Copy the data below from its first line through the line containing "P'tits Dessous, offrent", including that line. Keep every line unchanged.

*DATA RECORDS*

*** Block opens ***

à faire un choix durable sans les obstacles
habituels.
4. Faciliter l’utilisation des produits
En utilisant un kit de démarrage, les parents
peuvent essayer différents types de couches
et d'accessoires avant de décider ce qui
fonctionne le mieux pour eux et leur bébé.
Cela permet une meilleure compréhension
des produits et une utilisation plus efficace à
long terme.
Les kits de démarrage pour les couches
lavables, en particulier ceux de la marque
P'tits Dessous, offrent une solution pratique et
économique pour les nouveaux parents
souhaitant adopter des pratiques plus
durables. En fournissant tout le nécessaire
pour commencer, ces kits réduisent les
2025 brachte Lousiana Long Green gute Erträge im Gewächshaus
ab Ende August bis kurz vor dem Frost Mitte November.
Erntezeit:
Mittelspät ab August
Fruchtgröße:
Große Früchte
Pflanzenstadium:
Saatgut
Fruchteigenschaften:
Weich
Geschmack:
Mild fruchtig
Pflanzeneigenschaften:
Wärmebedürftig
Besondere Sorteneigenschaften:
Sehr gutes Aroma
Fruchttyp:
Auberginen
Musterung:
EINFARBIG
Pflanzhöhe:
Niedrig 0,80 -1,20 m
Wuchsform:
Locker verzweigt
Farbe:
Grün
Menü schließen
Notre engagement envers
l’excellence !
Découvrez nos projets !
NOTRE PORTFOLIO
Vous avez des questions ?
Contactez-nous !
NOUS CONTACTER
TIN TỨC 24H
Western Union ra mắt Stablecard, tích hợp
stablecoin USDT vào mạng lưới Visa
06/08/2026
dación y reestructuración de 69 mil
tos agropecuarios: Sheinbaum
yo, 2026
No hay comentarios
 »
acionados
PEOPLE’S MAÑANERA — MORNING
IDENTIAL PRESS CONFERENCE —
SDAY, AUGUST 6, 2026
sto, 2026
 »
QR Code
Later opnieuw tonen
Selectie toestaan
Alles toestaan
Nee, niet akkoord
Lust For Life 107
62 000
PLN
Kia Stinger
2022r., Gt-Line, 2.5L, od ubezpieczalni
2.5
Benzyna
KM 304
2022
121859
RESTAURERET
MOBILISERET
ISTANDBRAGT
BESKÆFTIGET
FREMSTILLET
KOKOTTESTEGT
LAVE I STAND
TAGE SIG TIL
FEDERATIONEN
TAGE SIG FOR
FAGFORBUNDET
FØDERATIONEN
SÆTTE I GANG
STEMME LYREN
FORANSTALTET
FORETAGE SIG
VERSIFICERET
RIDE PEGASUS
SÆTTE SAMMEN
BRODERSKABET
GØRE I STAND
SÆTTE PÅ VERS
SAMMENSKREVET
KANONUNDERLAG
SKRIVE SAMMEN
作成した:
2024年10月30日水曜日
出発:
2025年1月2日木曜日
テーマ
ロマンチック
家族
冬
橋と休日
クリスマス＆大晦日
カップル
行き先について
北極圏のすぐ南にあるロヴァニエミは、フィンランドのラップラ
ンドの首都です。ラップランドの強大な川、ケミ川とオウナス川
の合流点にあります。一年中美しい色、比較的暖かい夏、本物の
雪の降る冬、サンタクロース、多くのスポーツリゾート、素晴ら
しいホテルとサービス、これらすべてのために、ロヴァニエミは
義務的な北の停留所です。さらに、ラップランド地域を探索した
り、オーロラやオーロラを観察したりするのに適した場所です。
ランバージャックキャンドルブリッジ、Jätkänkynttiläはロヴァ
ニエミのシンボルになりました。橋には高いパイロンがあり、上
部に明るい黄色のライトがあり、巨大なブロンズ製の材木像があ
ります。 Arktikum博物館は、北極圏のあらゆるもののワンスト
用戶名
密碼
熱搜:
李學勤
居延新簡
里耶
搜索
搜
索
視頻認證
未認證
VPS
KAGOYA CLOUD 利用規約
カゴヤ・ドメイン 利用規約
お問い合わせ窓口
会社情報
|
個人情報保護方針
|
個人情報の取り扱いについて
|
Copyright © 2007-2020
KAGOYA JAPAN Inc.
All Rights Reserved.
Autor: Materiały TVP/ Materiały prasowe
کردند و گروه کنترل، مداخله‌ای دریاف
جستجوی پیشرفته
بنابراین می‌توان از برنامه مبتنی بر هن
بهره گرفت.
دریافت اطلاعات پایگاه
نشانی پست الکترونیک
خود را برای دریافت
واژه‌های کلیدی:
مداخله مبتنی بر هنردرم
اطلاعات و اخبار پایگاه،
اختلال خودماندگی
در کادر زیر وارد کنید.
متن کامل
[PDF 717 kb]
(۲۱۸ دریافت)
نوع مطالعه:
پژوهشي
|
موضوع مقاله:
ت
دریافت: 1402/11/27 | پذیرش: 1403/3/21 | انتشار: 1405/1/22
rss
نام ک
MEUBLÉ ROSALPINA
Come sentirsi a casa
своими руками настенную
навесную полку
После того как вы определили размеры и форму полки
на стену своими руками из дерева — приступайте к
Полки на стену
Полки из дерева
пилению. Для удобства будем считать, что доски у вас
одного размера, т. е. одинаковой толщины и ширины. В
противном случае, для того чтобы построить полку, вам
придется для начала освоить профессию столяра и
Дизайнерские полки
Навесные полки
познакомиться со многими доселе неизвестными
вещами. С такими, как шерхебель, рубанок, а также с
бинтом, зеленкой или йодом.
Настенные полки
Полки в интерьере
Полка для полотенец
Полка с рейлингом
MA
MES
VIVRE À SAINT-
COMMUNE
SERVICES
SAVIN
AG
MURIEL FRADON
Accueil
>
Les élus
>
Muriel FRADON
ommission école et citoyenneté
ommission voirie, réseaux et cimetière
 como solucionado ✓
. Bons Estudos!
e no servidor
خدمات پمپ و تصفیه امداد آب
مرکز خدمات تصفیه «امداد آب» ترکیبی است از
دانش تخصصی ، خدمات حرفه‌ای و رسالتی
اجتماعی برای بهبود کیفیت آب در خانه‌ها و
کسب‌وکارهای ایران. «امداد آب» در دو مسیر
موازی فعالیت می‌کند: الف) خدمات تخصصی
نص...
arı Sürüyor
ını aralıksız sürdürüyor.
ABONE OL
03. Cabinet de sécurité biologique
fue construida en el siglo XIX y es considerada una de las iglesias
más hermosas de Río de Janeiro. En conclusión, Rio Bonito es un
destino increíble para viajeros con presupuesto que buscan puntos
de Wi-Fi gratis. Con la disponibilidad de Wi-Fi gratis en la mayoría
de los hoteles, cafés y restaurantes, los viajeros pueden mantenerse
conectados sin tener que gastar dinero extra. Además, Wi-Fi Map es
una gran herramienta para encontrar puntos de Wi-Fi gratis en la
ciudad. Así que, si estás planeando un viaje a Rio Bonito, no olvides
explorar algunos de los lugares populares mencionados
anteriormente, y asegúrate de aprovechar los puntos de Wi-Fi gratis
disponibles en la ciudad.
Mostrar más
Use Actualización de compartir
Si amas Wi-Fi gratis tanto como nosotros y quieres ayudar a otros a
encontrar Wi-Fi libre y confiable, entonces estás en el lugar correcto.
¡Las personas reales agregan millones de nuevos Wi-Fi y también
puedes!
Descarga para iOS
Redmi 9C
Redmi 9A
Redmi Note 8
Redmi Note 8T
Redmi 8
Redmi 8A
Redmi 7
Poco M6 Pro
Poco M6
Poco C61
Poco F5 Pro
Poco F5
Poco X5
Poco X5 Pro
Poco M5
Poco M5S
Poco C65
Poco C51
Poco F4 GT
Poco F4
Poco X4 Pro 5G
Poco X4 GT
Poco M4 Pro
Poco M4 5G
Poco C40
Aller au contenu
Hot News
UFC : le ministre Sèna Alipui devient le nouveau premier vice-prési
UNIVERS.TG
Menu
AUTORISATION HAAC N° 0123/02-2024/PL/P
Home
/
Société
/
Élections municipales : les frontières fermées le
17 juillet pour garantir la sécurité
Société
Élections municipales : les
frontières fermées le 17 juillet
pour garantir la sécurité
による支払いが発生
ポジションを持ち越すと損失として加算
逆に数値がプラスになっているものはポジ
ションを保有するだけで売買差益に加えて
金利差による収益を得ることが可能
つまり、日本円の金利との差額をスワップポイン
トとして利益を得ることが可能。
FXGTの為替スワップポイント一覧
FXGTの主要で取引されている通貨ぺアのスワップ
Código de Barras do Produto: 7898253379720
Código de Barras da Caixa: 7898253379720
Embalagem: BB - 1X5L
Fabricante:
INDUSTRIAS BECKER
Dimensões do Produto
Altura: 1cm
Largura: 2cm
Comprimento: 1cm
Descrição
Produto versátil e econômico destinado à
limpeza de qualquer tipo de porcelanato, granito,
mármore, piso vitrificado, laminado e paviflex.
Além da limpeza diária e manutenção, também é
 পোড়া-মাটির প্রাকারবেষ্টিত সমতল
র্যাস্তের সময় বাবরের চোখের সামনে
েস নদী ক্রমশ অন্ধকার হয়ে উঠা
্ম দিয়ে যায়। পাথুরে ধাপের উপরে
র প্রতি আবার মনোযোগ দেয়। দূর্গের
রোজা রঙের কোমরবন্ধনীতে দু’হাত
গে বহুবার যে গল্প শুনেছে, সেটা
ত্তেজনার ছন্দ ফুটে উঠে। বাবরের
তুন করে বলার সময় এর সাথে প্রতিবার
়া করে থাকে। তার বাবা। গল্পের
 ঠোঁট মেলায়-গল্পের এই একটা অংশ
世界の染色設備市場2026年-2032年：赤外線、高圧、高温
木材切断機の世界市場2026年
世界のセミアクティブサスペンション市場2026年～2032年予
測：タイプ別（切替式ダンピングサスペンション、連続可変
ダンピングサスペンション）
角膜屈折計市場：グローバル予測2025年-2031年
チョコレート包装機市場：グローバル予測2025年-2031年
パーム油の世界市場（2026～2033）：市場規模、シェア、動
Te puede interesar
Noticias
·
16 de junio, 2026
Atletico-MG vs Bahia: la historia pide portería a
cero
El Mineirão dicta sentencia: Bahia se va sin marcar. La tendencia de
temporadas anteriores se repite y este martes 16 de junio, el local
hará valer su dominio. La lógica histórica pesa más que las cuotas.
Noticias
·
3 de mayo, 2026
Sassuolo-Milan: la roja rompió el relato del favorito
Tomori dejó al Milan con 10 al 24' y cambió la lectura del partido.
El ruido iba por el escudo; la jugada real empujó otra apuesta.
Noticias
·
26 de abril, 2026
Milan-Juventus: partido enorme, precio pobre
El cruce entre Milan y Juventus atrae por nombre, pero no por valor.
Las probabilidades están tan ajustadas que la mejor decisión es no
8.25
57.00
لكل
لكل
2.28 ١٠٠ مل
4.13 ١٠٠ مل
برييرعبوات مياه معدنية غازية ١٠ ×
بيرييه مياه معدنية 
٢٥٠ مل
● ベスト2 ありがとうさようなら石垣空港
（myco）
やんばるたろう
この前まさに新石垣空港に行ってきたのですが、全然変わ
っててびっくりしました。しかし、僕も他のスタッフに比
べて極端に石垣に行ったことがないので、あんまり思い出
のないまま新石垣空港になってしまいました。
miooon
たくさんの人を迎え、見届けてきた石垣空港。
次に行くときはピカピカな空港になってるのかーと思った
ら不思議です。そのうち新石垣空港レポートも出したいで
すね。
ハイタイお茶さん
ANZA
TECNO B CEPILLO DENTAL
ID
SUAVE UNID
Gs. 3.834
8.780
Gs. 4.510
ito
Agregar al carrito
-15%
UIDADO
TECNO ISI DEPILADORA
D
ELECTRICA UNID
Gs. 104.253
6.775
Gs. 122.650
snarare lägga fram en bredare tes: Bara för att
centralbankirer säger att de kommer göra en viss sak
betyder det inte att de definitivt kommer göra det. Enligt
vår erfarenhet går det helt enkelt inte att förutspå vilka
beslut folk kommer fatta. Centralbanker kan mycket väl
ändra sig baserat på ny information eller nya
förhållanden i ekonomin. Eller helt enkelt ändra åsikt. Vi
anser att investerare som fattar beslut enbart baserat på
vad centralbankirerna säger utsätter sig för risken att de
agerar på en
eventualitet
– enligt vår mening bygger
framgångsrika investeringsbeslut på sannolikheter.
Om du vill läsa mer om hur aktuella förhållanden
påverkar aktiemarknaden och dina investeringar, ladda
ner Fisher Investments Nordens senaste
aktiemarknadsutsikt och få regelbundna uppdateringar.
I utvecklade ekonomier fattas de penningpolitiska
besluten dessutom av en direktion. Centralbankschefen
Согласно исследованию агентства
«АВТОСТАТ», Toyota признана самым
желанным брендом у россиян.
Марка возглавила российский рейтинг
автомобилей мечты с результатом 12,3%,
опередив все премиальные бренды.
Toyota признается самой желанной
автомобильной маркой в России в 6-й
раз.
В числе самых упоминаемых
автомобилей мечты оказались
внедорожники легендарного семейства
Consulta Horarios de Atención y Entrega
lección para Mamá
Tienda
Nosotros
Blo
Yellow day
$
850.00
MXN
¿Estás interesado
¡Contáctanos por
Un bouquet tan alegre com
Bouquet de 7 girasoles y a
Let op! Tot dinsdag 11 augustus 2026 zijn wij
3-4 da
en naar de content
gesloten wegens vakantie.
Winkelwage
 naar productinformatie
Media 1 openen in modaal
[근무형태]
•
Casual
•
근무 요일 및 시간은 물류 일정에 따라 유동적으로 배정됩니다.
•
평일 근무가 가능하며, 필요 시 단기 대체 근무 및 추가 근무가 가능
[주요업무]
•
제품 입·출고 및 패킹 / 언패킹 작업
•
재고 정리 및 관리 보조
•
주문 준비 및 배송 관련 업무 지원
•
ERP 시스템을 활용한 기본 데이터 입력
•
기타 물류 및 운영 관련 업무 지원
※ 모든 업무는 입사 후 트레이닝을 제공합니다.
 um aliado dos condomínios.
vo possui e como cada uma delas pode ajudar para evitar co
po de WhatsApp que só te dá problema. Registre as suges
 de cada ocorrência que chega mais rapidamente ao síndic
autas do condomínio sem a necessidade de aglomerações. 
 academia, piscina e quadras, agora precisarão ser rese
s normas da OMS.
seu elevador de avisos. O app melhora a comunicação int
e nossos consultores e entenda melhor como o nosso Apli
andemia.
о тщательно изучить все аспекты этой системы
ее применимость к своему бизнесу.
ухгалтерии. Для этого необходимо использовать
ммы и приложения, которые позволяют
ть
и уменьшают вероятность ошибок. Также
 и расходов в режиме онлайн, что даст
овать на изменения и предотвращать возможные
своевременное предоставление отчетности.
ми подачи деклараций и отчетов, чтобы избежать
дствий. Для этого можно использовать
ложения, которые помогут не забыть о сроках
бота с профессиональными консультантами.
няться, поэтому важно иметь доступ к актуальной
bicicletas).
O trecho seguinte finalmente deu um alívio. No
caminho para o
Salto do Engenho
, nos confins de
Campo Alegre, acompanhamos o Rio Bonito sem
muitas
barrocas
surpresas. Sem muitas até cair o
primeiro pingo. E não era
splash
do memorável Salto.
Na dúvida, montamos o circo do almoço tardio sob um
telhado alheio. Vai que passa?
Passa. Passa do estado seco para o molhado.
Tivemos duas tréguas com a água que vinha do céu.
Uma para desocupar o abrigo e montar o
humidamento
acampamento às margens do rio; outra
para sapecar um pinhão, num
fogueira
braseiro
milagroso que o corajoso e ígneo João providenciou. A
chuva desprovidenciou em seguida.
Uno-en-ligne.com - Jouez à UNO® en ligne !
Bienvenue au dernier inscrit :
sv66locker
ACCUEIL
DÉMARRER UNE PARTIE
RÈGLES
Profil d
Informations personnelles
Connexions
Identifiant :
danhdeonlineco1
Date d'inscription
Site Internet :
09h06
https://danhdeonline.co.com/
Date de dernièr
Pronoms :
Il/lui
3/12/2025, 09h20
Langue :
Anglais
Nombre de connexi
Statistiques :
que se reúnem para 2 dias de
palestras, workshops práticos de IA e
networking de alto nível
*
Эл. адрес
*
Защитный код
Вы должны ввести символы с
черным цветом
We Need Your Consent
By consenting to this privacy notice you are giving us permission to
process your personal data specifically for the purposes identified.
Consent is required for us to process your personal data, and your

*** Block closes ***

*RESPONSE AREA*
à faire un choix durable sans les obstacles
habituels.
4. Faciliter l’utilisation des produits
En utilisant un kit de démarrage, les parents
peuvent essayer différents types de couches
et d'accessoires avant de décider ce qui
fonctionne le mieux pour eux et leur bébé.
Cela permet une meilleure compréhension
des produits et une utilisation plus efficace à
long terme.
Les kits de démarrage pour les couches
lavables, en particulier ceux de la marque
P'tits Dessous, offrent une solution pratique et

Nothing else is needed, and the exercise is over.